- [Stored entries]
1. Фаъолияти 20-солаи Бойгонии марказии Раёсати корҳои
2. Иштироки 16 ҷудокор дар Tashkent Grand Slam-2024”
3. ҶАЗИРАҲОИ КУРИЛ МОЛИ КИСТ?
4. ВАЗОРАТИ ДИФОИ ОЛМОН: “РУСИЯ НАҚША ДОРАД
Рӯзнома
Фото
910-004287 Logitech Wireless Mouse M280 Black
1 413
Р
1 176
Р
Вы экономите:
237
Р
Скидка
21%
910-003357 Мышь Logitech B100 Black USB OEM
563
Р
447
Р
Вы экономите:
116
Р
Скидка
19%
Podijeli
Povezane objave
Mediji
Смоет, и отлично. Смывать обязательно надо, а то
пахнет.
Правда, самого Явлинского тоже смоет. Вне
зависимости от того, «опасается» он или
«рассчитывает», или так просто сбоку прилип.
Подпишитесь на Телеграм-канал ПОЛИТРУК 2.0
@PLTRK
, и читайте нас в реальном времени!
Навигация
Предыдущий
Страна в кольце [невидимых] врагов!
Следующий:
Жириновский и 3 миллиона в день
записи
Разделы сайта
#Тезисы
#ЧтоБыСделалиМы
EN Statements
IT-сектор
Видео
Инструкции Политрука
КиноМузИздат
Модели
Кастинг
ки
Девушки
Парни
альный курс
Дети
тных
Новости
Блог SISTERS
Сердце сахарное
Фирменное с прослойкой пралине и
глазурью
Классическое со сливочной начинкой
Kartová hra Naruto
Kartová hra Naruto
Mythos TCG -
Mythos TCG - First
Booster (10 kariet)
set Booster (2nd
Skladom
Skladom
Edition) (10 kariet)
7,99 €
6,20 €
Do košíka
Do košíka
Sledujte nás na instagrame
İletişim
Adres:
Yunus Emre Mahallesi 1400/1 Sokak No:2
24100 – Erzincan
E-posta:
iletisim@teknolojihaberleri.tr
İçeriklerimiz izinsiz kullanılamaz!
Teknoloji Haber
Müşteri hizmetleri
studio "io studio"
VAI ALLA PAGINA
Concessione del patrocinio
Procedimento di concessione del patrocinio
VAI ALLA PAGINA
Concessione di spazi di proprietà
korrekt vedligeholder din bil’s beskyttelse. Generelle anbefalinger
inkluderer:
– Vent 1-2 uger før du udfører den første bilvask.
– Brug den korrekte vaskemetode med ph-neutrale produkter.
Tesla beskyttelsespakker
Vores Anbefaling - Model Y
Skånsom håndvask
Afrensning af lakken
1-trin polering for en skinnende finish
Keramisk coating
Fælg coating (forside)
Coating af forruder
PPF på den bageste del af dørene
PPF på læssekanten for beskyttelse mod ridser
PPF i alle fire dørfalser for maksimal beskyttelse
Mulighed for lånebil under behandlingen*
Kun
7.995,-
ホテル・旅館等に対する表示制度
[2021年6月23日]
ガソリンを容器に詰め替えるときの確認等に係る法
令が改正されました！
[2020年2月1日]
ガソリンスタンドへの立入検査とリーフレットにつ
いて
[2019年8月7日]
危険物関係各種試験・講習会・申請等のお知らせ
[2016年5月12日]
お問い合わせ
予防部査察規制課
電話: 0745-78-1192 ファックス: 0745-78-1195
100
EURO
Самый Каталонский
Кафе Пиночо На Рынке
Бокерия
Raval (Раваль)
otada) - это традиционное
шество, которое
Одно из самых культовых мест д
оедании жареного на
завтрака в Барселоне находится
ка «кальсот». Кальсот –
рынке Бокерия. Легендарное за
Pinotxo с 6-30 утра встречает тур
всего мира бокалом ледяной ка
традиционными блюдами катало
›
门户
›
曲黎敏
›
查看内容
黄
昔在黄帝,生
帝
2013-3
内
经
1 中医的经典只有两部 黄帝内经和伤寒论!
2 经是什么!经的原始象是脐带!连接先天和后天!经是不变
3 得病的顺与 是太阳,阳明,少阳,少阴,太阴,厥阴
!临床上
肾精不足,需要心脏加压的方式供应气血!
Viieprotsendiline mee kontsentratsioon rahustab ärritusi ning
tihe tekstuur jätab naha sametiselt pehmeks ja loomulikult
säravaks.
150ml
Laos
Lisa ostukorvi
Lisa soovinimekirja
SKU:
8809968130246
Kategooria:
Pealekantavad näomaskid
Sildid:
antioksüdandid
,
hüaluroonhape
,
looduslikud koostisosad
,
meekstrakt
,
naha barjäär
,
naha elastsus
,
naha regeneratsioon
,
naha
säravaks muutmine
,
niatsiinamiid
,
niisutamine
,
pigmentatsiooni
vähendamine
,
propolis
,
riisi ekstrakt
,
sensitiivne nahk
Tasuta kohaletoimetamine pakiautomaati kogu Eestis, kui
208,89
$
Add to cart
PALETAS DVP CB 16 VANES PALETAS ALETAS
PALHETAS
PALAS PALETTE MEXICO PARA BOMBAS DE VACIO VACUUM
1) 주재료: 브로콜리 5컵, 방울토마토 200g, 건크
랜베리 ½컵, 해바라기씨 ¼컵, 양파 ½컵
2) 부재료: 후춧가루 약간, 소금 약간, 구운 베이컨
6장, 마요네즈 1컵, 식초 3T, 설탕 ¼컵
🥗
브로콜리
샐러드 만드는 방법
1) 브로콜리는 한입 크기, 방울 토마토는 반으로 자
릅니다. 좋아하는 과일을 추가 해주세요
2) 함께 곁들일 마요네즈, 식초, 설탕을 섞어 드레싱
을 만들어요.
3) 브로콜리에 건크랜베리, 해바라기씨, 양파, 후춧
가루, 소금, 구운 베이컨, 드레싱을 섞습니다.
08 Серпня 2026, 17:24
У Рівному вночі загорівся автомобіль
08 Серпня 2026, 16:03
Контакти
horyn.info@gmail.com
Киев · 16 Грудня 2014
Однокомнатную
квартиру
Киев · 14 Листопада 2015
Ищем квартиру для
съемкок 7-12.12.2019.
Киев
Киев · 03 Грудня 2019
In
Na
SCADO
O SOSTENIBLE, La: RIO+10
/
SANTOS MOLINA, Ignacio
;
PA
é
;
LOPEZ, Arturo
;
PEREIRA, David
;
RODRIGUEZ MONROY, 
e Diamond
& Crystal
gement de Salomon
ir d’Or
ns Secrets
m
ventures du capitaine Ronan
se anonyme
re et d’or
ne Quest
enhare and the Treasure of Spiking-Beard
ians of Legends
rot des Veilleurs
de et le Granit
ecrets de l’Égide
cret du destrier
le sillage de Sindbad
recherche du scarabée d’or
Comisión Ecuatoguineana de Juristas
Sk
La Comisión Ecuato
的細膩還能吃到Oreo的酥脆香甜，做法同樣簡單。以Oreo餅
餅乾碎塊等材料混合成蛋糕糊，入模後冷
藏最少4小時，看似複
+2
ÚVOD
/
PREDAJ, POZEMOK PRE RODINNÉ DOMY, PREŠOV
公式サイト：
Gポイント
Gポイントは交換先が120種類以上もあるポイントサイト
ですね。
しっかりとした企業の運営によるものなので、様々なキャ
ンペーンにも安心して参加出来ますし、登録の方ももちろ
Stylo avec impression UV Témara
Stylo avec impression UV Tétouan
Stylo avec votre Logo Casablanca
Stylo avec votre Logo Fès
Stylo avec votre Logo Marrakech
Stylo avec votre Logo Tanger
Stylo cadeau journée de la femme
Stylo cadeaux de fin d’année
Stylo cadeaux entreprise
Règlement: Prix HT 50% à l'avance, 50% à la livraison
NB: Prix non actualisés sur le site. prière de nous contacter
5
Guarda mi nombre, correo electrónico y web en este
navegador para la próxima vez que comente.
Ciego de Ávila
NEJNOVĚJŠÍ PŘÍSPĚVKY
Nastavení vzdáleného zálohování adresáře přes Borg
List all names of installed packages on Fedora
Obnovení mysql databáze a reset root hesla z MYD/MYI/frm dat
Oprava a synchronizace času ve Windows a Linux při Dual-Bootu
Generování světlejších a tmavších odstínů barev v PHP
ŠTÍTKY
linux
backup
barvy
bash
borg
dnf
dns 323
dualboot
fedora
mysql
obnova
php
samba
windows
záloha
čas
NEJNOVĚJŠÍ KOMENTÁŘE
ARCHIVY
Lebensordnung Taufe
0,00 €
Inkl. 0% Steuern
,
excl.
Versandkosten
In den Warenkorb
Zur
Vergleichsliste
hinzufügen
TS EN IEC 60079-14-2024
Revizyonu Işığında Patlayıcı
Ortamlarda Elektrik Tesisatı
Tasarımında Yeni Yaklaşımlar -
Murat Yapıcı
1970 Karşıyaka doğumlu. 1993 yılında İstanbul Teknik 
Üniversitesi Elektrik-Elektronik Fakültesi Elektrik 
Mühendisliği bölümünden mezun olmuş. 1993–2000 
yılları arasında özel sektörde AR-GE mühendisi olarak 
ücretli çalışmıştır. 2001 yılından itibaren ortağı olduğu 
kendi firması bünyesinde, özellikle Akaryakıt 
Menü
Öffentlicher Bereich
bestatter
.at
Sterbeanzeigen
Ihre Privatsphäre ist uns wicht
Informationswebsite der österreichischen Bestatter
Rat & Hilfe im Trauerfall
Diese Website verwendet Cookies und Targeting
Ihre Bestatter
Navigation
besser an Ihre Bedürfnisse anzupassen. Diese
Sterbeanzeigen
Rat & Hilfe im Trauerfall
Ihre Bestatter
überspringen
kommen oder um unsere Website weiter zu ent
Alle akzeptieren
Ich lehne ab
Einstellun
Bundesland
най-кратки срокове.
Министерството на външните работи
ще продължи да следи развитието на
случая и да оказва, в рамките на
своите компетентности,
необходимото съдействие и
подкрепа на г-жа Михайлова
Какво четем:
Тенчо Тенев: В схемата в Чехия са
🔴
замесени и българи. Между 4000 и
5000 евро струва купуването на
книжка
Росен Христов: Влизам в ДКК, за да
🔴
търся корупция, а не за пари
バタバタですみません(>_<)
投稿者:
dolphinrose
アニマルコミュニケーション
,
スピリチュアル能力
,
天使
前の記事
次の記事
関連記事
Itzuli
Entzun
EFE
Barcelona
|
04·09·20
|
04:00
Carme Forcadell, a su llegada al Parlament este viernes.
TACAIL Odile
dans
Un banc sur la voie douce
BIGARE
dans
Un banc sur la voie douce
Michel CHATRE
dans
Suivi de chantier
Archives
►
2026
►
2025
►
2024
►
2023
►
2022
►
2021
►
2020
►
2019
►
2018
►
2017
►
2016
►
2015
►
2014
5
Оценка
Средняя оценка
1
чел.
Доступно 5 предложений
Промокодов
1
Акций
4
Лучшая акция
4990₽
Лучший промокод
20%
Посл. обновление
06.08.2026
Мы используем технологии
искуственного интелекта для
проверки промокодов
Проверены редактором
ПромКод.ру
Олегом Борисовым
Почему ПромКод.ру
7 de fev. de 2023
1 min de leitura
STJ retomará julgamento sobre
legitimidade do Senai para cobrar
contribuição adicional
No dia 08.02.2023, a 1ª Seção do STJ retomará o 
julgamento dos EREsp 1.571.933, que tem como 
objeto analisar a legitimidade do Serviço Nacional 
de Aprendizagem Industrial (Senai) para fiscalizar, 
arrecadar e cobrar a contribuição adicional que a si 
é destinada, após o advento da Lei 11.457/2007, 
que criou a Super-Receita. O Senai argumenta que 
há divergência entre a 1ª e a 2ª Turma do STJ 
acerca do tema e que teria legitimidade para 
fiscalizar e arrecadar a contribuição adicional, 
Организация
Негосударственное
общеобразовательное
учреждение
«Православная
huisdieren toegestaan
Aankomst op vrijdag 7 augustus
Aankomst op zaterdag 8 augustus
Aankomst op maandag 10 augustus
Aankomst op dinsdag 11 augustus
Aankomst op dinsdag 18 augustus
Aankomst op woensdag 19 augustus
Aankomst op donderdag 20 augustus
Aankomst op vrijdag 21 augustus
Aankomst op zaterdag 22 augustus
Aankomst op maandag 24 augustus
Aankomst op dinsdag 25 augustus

- [Exercise objective] Rewrite everything from the start of the stored entries down to the line containing "İçeriklerimiz izinsiz kullanılamaz!", putting "Na sklade" in place of every "Skladom" and keeping all else unchanged.

- [Answer box]
1. Фаъолияти 20-солаи Бойгонии марказии Раёсати корҳои
2. Иштироки 16 ҷудокор дар Tashkent Grand Slam-2024”
3. ҶАЗИРАҲОИ КУРИЛ МОЛИ КИСТ?
4. ВАЗОРАТИ ДИФОИ ОЛМОН: “РУСИЯ НАҚША ДОРАД
Рӯзнома
Фото
910-004287 Logitech Wireless Mouse M280 Black
1 413
Р
1 176
Р
Вы экономите:
237
Р
Скидка
21%
910-003357 Мышь Logitech B100 Black USB OEM
563
Р
447
Р
Вы экономите:
116
Р
Скидка
19%
Podijeli
Povezane objave
Mediji
Смоет, и отлично. Смывать обязательно надо, а то
пахнет.
Правда, самого Явлинского тоже смоет. Вне
зависимости от того, «опасается» он или
«рассчитывает», или так просто сбоку прилип.
Подпишитесь на Телеграм-канал ПОЛИТРУК 2.0
@PLTRK
, и читайте нас в реальном времени!
Навигация
Предыдущий
Страна в кольце [невидимых] врагов!
Следующий:
Жириновский и 3 миллиона в день
записи
Разделы сайта
#Тезисы
#ЧтоБыСделалиМы
EN Statements
IT-сектор
Видео
Инструкции Политрука
КиноМузИздат
Модели
Кастинг
ки
Девушки
Парни
альный курс
Дети
тных
Новости
Блог SISTERS
Сердце сахарное
Фирменное с прослойкой пралине и
глазурью
Классическое со сливочной начинкой
Kartová hra Naruto
Kartová hra Naruto
Mythos TCG -
Mythos TCG - First
Booster (10 kariet)
set Booster (2nd
Na sklade
Na sklade
Edition) (10 kariet)
7,99 €
6,20 €
Do košíka
Do košíka
Sledujte nás na instagrame
İletişim
Adres:
Yunus Emre Mahallesi 1400/1 Sokak No:2
24100 – Erzincan
E-posta:
iletisim@teknolojihaberleri.tr
İçeriklerimiz izinsiz kullanılamaz!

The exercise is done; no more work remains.